==== Texto fuente ====
Esperpéntico adiós a Europa
Osasuna cae ante un Valencia en un partido que mereció, como mínimo, empatar


Publicado el 15/04/2024 a las 23:29
A ocho puntos, a falta de disputarse 21 pero de una manera rocambolesca, esperpéntica, increíble, casi inaudita de alejarnos de las plazas europeas y de casi toda opción de competir al otro lado de los Pirineos en la temporada del adiós de Jagoba. Se puede ganar, se puede empatar pero perder así, duele. Porque lo mejor de todo es que Osasuna no ha merecido perder contra el Valencia. Pero...
Esto es fútbol, papá, que decía un Bordalás que ha dejado mucha huella en este Valencia de Rubén Baraja (y Albelda reparte, que decía el otro) como por ejemplo el tal Foulquier, un sospechoso que ya me dirá cómo termina todos los partidos de rositas sin ni siquiera amonestación verbal, o esas triquiñuelas de Javi Guerra y demás al perder tiempo. Aunque luego den siete minutos, aunque se jueguen tres... Y como tal deporte, puede que se den partido como el que nos dejó con regusto amargo. No por la derrota...
Osasuna mereció mucho más contra el Valencia. Los ché tuvieron diez minutos de inspiración que les sirvió para marcar el único gol, aunque antes tuvo Hugo Duro una de empujar tras pifia de Sergio Herrera y Juan Cruz y luego Jesús Vázquez, el hijísimo, casi hace el segundo pero respondió bien el meta rojillo. Y punto. Nada más. Rien de rien, así se resume el bagaje ofensivo de los visitantes en un partido en el que los rojillos lo intentaron más y se vieron privados, otra vez, de nuevo, llueve sobre mojado, de dos penaltis...
==== Datos a examinar ====
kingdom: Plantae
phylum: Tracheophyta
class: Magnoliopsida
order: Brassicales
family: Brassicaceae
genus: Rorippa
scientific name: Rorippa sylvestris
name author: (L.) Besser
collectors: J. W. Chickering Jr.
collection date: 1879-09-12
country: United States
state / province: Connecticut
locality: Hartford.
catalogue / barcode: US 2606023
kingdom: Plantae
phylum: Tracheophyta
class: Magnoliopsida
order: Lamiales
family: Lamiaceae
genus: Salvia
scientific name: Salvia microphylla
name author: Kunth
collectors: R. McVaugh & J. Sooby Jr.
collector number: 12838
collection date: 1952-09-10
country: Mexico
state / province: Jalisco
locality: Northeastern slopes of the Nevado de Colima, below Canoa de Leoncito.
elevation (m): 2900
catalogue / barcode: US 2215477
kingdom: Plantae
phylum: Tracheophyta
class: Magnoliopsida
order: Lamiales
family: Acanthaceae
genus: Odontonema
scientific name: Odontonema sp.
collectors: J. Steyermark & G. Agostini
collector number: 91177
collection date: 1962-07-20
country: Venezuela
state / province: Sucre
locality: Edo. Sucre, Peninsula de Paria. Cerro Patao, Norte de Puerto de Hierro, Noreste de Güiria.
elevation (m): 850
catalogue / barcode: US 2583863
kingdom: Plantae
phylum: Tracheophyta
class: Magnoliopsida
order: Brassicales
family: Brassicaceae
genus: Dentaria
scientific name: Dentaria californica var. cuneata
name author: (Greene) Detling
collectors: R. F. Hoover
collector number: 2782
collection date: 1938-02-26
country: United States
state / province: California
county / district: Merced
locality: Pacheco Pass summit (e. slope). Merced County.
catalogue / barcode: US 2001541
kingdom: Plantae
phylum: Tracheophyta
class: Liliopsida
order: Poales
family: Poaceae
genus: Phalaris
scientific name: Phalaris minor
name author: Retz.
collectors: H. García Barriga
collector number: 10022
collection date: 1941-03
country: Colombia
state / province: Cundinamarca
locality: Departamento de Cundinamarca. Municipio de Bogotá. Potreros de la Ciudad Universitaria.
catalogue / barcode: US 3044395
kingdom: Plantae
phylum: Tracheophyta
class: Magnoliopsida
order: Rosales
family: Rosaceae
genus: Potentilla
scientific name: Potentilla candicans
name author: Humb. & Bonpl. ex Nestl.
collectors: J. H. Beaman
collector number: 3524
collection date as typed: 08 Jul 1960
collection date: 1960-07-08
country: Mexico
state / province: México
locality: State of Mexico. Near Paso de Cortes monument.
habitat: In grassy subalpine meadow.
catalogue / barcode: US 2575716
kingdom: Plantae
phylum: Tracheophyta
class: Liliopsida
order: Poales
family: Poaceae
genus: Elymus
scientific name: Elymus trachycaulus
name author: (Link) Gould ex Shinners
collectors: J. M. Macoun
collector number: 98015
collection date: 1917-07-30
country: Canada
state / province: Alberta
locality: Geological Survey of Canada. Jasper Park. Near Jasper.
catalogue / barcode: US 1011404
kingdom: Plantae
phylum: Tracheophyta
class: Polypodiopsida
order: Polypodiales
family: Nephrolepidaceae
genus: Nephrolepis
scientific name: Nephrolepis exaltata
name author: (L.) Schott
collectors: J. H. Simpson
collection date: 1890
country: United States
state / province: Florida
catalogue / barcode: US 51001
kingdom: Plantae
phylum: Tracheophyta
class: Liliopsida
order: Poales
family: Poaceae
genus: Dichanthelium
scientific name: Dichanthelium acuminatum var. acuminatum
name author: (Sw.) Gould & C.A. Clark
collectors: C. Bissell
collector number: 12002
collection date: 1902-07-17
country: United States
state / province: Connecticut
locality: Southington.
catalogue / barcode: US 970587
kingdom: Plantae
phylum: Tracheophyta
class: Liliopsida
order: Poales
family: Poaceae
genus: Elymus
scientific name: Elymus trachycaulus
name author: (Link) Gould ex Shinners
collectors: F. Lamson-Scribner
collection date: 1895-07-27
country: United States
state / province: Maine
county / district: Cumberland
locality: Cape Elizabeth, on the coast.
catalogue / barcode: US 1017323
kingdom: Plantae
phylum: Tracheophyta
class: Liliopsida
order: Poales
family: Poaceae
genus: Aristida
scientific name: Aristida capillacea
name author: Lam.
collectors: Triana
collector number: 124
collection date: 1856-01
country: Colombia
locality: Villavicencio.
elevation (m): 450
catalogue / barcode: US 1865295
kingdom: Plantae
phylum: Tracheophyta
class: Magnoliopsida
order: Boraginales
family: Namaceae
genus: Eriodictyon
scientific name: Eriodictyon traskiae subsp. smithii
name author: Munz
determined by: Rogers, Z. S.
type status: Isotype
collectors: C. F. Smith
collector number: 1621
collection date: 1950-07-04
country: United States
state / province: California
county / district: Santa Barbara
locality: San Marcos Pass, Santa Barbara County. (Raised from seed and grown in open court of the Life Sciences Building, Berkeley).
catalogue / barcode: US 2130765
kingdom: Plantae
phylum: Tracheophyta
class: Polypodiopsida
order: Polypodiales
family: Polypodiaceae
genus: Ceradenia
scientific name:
====
__Consigna 1__. Según la crónica del partido, ¿a cuántos puntos queda Osasuna de las plazas europeas y cuántos faltan por disputarse?
__Consigna 2__. Enumera los calificativos con que la crónica del partido describe la manera de alejarse de las plazas europeas, en la frase que contiene "de una manera".
__Consigna 3__. Prosigue la crónica del partido a continuación de su última frase.
Los registros son material independiente de la crónica del partido.

__Respuesta final 1__. A ocho puntos, con 21 por disputarse.

__Respuesta final 2__. Rocambolesca, esperpéntica, increíble y casi inaudita.

__Respuesta final 3__.
Los rojos salieron como deben hacerlo en casa, con el cuchillo entre los dientes. Las ocasiones llegaron pronto, pero sin puntería. Parecía que Budimir echaba de menos su máscara, ya que falló lo que otros partidos metía a la cazuela. Incluso Moi la tuvo, con un disparo despejado por un rival cuya trayectoria moría en el poste. Los detalles, amigo Juan. los detalles. Caprichosa pelotita que no quería entrar...
Entró la de Almeida, en una jugada en la que Juan Cruz sale retratado. El lateral, que poco antes casi mata a Sergio en un mal entendimiento que dejó la pelota franca a Hugo Duro, se come el desmarque al centro y descuida su espalda. Luego el disparo, cruzado y raso, no encuentra ningún tipo de oposición y esta vez sí quiere entrar. Caprichosillo cuero cosido con marca deportiva en uno de los hexágonos...
Y mientras en el área contraria Javi Guerra soltaba una patada a Budimir que ni el pitolari ni el VAR hacían mención de mirarla. Curiosamente una patada similar a la que sí pitaron en el descuento. ¿Criterio? Que le pregunten a Berchiche, que aún anda rebotado porque su mano no era penalti cuando la circular de hace tres años dice lo contrario. Si es que hay que leer más, amigo Yuri. El caso es que ni por esas se empataba, se daba paso al descanso y a ver si se arregla esto...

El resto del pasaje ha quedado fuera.